== EXERCISE GOAL ==
Please gather every line in the listing that contains the word "real" and copy each one in full. Case counts, so skip lines where the capitalization differs.

== RECORDS TO PROCESS ==

★ ★ ★ ★ ★

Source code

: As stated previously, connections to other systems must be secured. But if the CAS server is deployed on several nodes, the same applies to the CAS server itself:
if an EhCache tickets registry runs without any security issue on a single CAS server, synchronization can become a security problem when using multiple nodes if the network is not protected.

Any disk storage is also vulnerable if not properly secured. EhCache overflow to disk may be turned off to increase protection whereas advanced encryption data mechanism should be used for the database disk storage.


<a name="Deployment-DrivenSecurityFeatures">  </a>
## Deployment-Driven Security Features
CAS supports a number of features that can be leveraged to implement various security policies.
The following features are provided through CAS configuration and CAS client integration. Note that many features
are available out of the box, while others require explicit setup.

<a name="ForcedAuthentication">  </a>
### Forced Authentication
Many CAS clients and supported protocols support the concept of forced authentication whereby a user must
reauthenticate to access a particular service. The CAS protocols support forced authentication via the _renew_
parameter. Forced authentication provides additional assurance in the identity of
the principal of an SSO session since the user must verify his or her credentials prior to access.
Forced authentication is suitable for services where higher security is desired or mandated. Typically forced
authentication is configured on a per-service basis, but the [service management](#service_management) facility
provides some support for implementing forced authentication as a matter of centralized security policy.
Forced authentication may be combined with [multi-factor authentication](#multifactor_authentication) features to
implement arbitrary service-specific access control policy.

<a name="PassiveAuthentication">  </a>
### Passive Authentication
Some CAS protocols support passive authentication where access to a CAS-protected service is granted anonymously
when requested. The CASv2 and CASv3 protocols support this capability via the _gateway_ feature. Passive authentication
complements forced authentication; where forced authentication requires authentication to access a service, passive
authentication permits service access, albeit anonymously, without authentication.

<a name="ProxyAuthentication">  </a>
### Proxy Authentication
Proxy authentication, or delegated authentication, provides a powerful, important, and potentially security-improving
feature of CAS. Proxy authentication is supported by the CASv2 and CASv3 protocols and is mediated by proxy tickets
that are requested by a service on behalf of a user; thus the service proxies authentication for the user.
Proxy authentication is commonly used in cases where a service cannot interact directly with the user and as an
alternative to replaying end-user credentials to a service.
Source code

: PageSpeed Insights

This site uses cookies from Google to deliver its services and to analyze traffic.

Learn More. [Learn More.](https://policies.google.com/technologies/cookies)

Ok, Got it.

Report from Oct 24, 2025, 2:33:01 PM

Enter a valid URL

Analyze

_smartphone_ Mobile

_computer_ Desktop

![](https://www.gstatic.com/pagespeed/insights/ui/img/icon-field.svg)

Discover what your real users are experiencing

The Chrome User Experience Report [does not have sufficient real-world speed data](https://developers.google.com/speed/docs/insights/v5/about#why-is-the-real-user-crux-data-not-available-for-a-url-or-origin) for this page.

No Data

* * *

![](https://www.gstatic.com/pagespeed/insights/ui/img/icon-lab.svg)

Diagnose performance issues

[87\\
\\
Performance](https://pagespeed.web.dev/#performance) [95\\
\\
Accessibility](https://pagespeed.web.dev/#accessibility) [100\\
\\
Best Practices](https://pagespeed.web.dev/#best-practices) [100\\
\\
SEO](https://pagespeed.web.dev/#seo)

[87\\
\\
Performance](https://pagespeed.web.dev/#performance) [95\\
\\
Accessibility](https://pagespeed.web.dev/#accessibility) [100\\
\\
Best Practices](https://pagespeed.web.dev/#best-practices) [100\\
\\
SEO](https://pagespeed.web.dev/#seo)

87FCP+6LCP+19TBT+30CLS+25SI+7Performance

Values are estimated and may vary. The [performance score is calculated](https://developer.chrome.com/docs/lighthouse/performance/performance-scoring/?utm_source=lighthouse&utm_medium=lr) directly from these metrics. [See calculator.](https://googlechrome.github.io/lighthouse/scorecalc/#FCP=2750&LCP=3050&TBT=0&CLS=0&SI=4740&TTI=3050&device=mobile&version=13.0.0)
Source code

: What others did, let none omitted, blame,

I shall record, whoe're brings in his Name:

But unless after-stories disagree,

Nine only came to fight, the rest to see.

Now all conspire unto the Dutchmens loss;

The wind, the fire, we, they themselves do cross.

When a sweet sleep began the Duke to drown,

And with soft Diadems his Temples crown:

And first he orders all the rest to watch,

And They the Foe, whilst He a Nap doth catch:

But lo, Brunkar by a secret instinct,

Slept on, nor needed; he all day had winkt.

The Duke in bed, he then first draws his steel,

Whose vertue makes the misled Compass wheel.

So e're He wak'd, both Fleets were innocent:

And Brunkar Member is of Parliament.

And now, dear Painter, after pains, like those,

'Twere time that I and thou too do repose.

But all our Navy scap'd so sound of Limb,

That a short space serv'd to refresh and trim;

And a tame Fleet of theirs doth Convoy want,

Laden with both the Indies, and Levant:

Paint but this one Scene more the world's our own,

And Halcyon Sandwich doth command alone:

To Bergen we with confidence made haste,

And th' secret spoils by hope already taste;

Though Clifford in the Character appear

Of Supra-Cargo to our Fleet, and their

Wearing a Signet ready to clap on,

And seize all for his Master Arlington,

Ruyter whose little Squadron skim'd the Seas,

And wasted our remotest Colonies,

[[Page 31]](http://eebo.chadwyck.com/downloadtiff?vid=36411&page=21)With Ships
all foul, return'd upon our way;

★ ★ ★ ★ ★

== ANSWER FOR THE TASK ==
Discover what your real users are experiencing
The Chrome User Experience Report [does not have sufficient real-world speed data](https://developers.google.com/speed/docs/insights/v5/about#why-is-the-real-user-crux-data-not-available-for-a-url-or-origin) for this page.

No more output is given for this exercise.